- Born: Barbara Pincus May 28, 1928 New York City
- Died: June 5, 2014 (aged 86) Sacramento, California
- Known for: Ceramics, Painting, Murals

= Maria Alquilar =

American ceramic artist

Maria Alquilar (also known as Barbara Taffet, née Pincus; May 28, 1928 - June 5, 2014) was an American ceramic artist. Her work is featured at the Smithsonian American Art Museum, and collections of the Chase Manhattan Bank, the San Francisco Arts Commission, and the Downey Museum. She was the founder of the Jennifer Pauls Gallery in Sacramento.

== Biography ==
Barbara Pincus was born in New York City in 1928. Her father was Spanish and her mother was Russian Jewish.
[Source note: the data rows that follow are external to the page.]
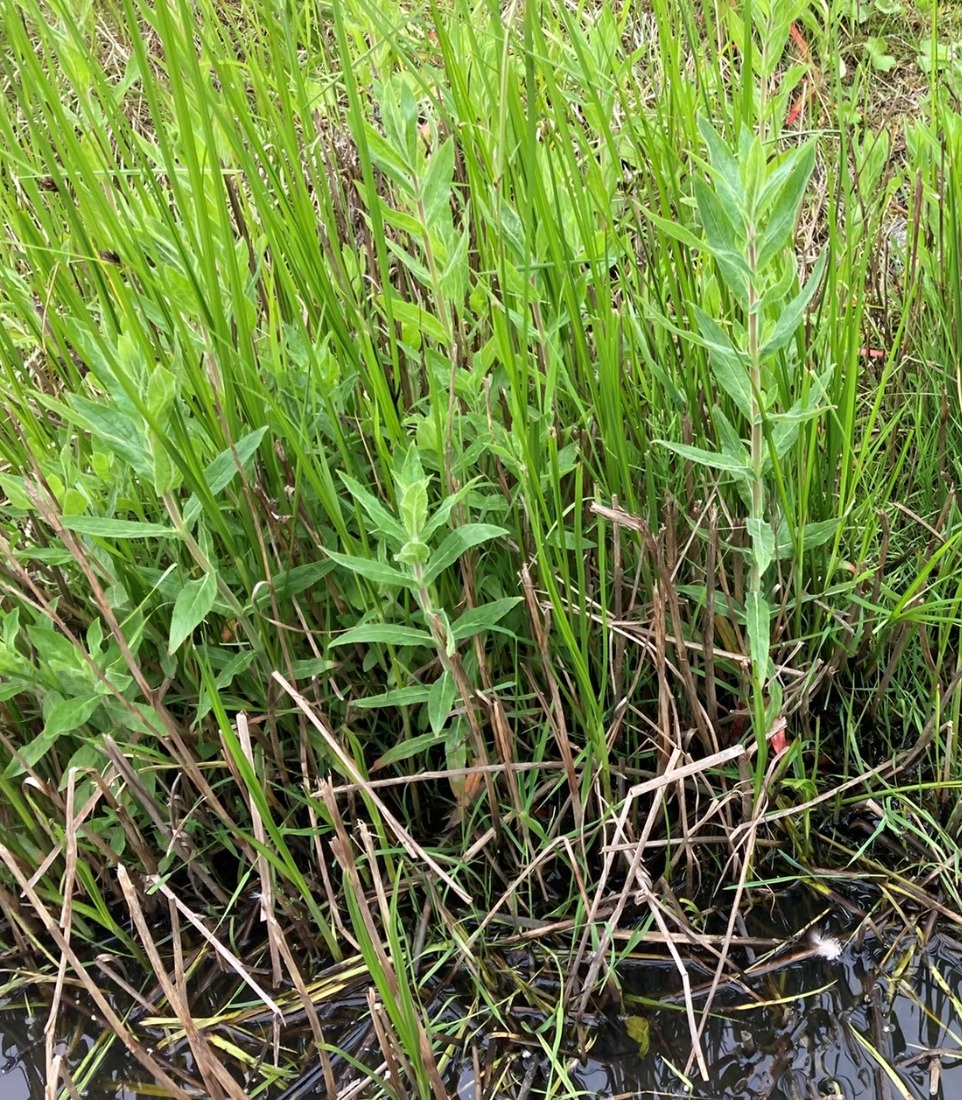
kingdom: Plantae
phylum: Tracheophyta
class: Magnoliopsida
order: Myrtales
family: Onagraceae
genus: Epilobium
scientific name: Epilobium hirsutum
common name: Lådden dueurt
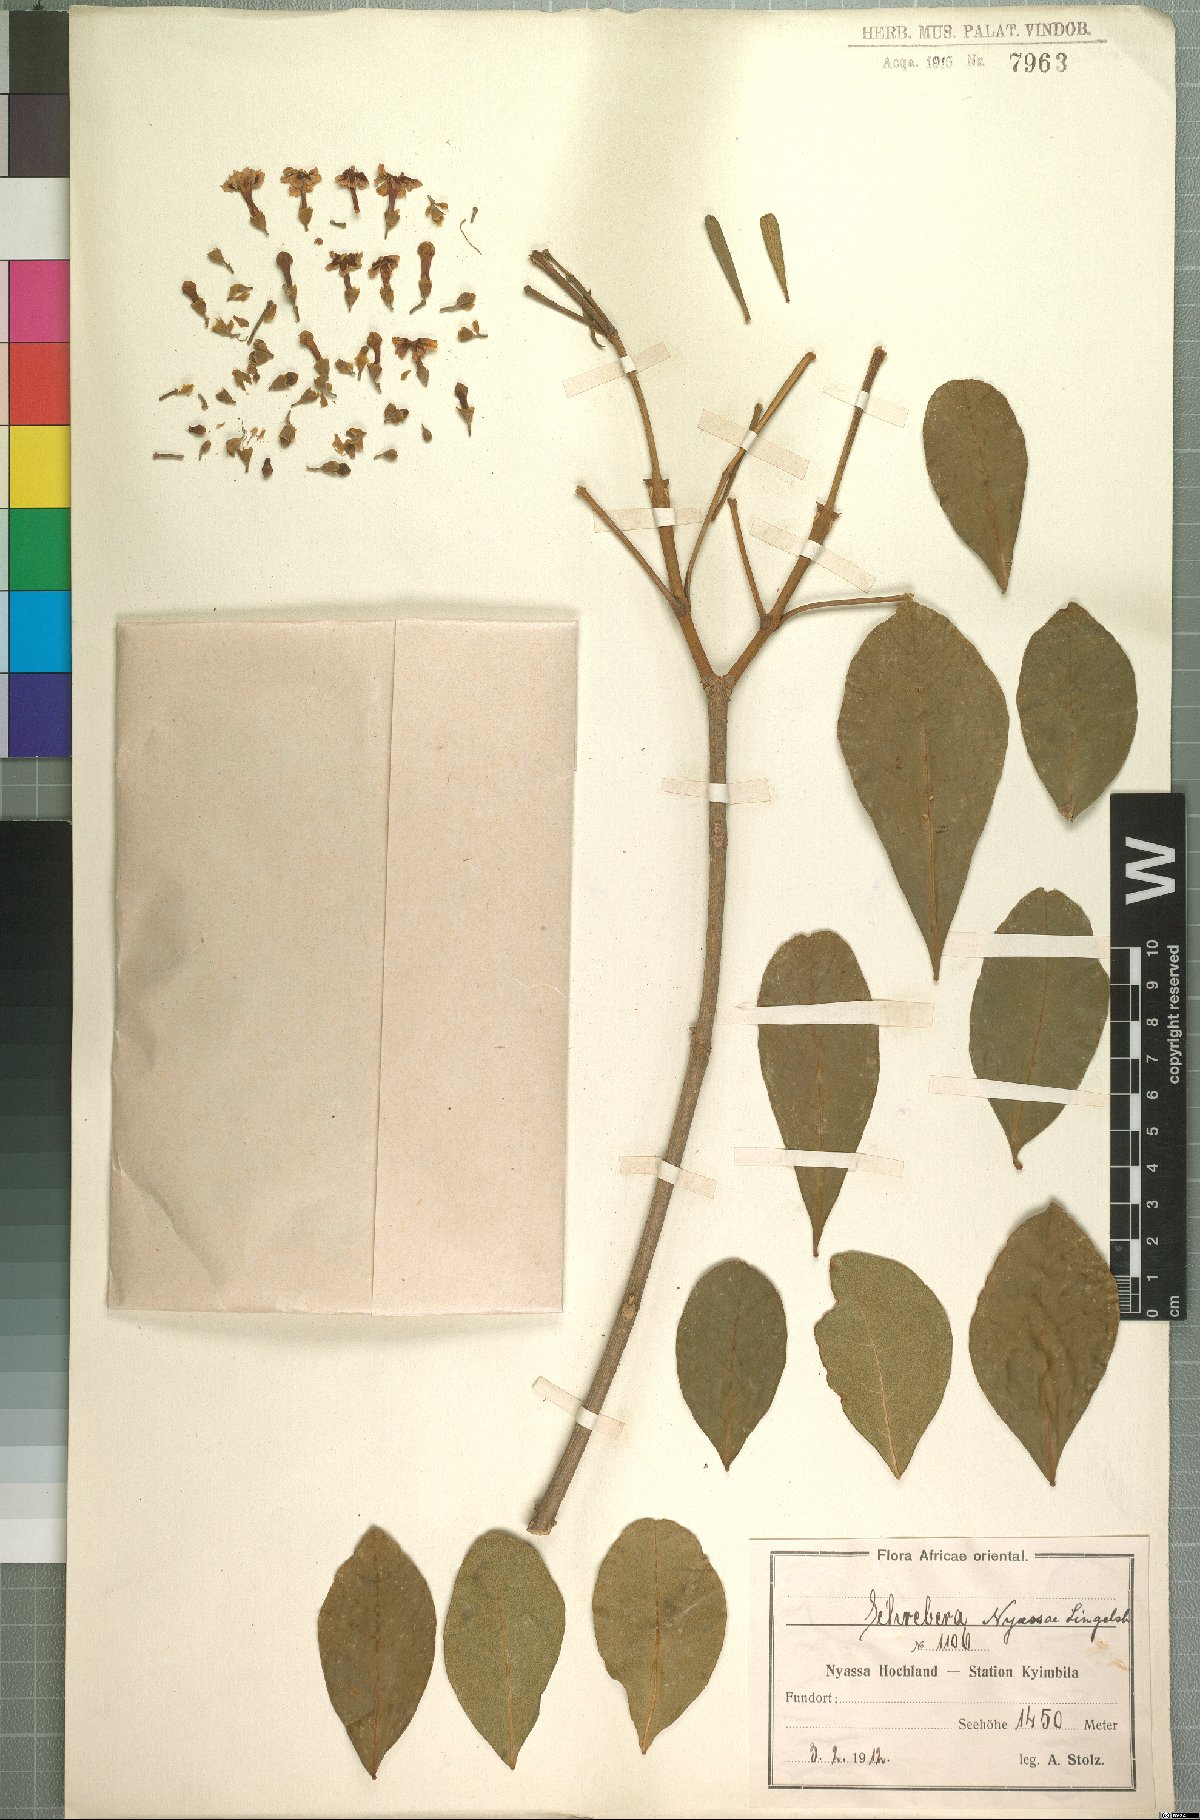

She earned a bachelor of arts in 1955 from Hunter College. Pincus married Frank Taffet in 1949. When Taffet died in 1973, she changed her name to Maria Alquilar. Beginning in the 1980s Alquilar lived in Santa Cruz, California and Miami, Florida.

Alquilar spent her early life working as both a teacher and a social worker. Her gaze shifted to art when in 1970, she and Colette Garrison opened the Jennifer Pauls Gallery in Old Sacramento. Alquilar focused on expressionistic and figurative imagery and showcased artists such as Anne Gregory, Ken Little, Joan Moment and Mary Warner. She later became the sole owner of the gallery, and took it with her when she moved to Lake of the Pines and then Roseville. She eventually returned to Sacramento, installing the Jennifer Pauls Gallery in a shared space with the Himovitz/Solomon Gallery.

In 1986, Alquilar sold the Jennifer Pauls Gallery to focus on her own art. She was well known for using bright, vibrant colors and dreamy imagery. She created over a multitude of mediums. She is most well known for her ceramic murals, many of which can be seen throughout Sacramento.

In 2004, she was commissioned by the city of Livermore, California to create a mural for the city's new public library. When the $40,000 mural was unveiled in October 2004, the names of two books and 11 prominent historical figures, such as Albert Einstein, were misspelled. She initially refused to fix the mural, citing artistic license. However, she quietly returned to correct the misspellings the following summer.